Le rythme de publication impose de figer les versions
Les releases fournies montrent v0.188.0 le 9 septembre 2026, v0.187.2 le 3 septembre, v0.187.1 le 1er septembre. Trois publications en huit jours, sur une numérotation 0.x, avec un dernier push sur main le 9 septembre. Ce rythme a une conséquence pratique : une installation lancée sans option -v récupère ce que le script considère comme la dernière version disponible, et une mise à jour -u peut faire passer plusieurs versions d'un coup. La montée de version n'est donc pas un non-événement. Le matériel ne fournit ni notes de migration ni politique de compatibilité entre versions, ce qui laisse la question ouverte. La seule mesure défendable, avec ce que l'on sait, est d'épingler un tag de release précis dans vos scripts de déploiement et de tester la mise à jour sur une instance séparée avant de toucher la production.

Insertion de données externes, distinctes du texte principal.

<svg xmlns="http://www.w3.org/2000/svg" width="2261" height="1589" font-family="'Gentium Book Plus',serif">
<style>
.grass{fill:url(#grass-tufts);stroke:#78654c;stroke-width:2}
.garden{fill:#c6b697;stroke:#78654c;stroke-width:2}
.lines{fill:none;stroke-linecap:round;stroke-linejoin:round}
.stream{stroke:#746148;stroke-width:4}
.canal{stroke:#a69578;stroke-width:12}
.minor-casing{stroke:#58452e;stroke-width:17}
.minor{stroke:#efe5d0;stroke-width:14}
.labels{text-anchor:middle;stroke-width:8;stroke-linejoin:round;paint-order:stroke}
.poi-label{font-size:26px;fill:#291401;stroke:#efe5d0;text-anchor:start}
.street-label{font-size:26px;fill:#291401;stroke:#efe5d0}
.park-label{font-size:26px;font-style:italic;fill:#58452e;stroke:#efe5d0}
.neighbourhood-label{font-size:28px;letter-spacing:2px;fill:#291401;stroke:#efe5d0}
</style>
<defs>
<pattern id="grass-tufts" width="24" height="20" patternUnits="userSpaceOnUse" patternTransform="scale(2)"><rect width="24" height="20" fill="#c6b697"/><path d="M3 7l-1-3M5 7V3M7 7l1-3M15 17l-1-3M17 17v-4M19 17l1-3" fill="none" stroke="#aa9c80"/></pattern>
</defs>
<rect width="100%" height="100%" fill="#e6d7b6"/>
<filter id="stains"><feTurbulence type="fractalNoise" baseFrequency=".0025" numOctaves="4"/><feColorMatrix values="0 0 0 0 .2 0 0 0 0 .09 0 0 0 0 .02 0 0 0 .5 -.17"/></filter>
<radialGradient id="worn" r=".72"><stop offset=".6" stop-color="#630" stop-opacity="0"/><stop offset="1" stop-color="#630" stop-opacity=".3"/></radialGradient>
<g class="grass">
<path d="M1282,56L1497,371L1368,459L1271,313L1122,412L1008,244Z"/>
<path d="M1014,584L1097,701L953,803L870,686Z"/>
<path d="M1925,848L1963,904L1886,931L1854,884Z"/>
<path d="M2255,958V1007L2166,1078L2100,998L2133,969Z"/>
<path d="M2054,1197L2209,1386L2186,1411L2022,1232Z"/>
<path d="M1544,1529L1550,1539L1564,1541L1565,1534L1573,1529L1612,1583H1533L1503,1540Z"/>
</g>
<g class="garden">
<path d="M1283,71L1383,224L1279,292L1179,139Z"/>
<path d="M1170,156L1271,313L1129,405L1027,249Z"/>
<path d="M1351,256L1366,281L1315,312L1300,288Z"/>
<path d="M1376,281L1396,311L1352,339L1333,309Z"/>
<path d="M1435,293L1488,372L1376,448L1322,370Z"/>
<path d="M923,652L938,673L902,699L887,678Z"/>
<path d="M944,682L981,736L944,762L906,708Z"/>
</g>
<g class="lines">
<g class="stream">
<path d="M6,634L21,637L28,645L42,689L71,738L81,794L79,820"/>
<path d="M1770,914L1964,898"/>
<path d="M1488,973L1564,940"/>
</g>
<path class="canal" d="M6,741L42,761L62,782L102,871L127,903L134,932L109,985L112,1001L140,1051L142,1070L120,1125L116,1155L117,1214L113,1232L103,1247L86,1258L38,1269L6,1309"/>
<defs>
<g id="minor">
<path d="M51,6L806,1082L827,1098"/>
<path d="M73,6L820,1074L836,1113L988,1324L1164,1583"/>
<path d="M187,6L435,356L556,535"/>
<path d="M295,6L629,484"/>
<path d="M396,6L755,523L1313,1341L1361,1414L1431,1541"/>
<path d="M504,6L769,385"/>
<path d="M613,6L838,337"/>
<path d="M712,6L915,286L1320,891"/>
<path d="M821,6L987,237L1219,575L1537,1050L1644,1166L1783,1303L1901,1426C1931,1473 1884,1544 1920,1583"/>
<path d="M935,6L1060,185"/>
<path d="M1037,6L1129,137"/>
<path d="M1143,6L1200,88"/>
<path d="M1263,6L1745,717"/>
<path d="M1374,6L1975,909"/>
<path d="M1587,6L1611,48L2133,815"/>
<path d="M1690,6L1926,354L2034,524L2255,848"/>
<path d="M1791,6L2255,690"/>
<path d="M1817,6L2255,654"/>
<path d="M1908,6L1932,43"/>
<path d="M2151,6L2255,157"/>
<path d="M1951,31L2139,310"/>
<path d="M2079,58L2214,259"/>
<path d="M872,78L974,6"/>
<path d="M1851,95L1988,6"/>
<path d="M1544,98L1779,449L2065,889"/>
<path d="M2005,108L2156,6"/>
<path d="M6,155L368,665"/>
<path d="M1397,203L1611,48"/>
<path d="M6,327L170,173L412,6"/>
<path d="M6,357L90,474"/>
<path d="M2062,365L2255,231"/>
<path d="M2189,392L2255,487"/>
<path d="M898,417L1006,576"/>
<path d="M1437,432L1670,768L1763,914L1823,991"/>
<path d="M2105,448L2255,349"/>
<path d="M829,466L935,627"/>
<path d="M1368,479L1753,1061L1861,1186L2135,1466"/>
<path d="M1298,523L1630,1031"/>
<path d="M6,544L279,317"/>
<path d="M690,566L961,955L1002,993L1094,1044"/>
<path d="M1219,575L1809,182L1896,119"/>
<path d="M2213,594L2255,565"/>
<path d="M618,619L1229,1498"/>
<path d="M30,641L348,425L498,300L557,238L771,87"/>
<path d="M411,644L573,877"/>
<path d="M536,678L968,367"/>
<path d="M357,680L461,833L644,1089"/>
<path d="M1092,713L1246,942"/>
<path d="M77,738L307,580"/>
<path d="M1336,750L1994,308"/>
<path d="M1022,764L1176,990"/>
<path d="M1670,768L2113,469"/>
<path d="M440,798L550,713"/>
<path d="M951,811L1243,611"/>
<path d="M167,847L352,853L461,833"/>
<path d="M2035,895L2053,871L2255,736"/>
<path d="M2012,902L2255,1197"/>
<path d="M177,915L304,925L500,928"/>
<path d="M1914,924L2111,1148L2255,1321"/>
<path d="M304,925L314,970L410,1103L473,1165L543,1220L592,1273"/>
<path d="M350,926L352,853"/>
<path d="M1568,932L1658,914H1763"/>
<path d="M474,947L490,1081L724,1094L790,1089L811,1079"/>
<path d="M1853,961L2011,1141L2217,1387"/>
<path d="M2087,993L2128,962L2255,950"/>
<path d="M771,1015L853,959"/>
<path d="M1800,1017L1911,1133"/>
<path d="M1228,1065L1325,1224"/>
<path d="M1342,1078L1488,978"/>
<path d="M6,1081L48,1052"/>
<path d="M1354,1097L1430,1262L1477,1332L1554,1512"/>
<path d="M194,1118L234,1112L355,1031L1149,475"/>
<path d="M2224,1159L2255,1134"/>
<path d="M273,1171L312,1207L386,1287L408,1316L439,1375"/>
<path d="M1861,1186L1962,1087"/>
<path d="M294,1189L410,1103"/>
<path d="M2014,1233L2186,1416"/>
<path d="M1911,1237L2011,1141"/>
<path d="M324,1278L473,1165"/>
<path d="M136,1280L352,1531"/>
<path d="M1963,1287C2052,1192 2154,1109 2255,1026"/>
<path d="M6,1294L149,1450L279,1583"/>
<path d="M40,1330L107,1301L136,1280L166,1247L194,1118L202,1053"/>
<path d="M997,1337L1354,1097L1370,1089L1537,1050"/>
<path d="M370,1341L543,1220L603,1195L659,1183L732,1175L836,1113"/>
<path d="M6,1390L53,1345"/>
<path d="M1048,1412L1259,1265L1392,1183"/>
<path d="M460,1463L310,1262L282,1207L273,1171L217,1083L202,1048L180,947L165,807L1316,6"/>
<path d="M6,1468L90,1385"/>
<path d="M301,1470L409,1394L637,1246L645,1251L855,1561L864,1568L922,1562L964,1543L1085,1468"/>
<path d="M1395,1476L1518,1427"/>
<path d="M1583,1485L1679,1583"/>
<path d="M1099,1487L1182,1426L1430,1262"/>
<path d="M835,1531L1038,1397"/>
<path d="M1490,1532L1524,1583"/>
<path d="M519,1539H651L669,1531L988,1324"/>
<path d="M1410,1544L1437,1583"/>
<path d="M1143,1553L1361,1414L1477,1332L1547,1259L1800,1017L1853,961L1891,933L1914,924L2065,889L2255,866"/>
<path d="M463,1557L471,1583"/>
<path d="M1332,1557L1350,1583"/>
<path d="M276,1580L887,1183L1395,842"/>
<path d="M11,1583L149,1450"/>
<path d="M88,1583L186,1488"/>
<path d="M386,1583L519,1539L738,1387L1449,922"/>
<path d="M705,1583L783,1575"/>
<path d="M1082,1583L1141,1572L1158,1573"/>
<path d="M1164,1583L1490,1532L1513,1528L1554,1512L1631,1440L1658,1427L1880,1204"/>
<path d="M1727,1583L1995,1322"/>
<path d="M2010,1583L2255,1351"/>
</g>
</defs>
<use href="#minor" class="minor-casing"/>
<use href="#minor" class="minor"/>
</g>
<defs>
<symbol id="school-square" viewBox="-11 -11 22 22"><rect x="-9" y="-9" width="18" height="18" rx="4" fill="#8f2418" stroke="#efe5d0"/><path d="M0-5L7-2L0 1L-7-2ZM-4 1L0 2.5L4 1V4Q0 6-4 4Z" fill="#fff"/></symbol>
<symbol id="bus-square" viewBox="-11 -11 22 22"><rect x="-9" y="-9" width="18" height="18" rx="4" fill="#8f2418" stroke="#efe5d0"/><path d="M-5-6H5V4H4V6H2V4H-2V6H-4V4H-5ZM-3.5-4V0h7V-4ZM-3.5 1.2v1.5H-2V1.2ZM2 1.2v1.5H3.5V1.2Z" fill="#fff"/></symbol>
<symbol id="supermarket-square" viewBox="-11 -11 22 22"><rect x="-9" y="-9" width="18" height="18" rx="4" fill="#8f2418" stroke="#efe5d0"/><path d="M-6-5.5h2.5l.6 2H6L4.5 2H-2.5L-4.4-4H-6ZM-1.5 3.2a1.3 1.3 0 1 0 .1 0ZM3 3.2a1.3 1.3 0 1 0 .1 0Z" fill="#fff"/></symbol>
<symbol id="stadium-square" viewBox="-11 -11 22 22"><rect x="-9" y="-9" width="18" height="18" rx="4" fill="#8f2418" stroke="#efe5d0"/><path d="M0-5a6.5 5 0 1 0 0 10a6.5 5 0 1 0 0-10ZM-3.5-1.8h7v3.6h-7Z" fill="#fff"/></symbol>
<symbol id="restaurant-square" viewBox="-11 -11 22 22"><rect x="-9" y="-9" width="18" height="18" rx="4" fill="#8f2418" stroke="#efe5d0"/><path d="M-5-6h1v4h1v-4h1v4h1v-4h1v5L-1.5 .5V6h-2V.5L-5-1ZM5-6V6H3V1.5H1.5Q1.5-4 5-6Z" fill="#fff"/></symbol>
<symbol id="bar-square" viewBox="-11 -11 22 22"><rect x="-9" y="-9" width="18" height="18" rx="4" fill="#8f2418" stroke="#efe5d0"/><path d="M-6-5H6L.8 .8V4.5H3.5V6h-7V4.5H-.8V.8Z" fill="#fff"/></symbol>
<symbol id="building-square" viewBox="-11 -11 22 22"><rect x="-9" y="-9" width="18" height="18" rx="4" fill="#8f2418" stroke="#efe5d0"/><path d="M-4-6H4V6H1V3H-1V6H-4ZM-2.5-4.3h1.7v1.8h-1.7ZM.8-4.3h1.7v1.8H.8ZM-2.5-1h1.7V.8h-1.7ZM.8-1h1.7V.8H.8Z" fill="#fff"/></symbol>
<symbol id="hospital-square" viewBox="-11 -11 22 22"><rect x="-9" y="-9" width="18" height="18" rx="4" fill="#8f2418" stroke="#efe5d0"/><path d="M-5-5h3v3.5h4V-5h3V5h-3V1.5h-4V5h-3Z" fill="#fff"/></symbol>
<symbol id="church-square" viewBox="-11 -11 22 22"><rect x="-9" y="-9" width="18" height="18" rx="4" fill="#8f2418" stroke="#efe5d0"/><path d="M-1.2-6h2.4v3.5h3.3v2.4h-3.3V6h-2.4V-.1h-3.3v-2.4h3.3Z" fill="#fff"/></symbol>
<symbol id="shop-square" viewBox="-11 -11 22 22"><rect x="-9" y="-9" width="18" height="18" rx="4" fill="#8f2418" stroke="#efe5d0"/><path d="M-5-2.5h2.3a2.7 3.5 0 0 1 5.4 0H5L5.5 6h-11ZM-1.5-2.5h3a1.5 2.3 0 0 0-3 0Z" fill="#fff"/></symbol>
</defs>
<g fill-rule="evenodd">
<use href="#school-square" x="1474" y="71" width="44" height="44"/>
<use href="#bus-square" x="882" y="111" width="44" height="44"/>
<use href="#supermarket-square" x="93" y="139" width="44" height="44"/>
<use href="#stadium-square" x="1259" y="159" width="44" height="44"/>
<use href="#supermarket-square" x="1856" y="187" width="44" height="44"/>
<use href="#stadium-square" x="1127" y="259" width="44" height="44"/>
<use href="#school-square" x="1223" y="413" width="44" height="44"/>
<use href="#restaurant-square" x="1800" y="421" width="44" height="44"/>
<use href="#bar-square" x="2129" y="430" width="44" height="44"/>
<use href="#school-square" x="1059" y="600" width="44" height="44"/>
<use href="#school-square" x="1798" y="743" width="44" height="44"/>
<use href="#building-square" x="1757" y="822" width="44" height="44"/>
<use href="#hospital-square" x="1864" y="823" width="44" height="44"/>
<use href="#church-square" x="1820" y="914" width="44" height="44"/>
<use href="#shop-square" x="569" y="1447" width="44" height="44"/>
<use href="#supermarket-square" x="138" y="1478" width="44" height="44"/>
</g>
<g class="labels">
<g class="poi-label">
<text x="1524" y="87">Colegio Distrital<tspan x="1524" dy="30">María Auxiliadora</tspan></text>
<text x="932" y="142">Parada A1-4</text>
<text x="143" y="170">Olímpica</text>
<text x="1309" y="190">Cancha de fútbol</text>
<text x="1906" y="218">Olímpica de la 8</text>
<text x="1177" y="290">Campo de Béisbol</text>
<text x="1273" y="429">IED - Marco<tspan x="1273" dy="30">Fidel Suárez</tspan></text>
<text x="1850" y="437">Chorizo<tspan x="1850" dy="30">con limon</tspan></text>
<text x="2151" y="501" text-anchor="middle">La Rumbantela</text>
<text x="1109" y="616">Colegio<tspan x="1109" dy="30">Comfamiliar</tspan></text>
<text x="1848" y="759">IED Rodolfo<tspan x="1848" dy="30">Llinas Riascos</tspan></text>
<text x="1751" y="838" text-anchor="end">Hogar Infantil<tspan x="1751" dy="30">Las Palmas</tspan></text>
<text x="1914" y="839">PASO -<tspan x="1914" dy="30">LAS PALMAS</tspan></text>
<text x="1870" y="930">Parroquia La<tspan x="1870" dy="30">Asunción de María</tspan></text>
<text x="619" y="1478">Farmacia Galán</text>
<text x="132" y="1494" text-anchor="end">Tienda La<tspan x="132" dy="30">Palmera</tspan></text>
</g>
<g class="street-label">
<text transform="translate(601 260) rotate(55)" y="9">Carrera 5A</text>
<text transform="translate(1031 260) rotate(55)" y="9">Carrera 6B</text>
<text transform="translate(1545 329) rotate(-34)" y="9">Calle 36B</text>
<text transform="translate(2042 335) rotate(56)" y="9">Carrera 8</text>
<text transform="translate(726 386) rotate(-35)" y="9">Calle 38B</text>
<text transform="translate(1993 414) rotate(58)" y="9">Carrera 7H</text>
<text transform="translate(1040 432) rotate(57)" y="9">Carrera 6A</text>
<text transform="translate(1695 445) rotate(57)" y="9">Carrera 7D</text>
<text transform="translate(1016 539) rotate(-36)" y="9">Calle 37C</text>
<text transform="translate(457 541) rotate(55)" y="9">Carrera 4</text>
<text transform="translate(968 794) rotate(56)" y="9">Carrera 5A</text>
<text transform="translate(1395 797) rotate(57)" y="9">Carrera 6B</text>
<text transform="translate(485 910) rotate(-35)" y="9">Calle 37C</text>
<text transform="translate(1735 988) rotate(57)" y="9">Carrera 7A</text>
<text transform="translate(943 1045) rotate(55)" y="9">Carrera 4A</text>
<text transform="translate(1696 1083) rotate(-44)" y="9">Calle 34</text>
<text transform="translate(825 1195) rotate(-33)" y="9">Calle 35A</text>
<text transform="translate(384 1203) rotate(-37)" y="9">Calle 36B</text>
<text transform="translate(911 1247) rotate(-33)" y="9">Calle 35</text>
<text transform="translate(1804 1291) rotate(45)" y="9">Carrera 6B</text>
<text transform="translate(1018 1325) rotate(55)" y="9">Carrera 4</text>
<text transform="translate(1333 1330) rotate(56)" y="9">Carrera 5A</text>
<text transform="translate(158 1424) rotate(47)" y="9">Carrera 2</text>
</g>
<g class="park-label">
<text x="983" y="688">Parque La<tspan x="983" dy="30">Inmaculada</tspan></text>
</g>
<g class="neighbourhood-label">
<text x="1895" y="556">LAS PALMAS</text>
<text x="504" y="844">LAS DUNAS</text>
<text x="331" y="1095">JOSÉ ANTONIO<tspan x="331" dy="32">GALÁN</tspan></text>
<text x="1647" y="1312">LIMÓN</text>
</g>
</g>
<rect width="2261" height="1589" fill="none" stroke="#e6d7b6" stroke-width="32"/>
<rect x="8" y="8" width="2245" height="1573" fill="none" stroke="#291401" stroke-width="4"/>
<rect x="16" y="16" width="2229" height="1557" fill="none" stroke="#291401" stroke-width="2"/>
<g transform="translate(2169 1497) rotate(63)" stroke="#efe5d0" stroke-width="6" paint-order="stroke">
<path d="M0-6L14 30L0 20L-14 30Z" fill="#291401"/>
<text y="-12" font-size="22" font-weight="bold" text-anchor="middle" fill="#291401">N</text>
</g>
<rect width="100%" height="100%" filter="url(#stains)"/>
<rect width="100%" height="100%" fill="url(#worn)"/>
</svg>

Face à une chaîne OCR puis LLM assemblée à la main
L'alternative la plus directe n'est pas un produit concurrent mais une chaîne construite soi-même : un OCR, un appel à un modèle, un parseur de sortie et un connecteur vers la base. Cette approche donne un contrôle total sur chaque étape et ne dépend d'aucune plateforme. Elle coûte ce que le tableau du README chiffre en jours de développement à chaque nouveau type de document, et elle laisse à l'équipe la charge du traitement des échecs, des relances et de la validation du JSON. Unstract déplace ce travail vers Prompt Studio et vers un déploiement conteneurisé. Le compromis est net : vous échangez du code que vous maîtrisez contre une plateforme que vous exploitez, avec quatre composants à faire tourner, une clé de chiffrement à gérer et une licence copyleft. Pour un seul format de document bien connu, la chaîne maison reste probablement plus légère. Pour une dizaine de formats qui bougent, la plateforme se défend.
Conclusion éditoriale
Unstract convient aux équipes qui traitent des documents hétérogènes (finance, assurance, santé, conformité KYC) et veulent remplacer des templates par des prompts, à condition d'accepter Docker, 8 Go de RAM et une licence AGPL-3.0. Il ne convient pas à qui cherche une bibliothèque Python légère appelable depuis un script existant : le produit se déploie comme une plateforme complète. Avant d'adopter, vérifiez deux points précis : que la valeur de ENCRYPTION_KEY lue dans backend/.env ou platform-service/.env est sauvegardée hors du dépôt, et que la version des images tirée par ./run-platform.sh -v est épinglée sur un tag de release plutôt que sur la branche main.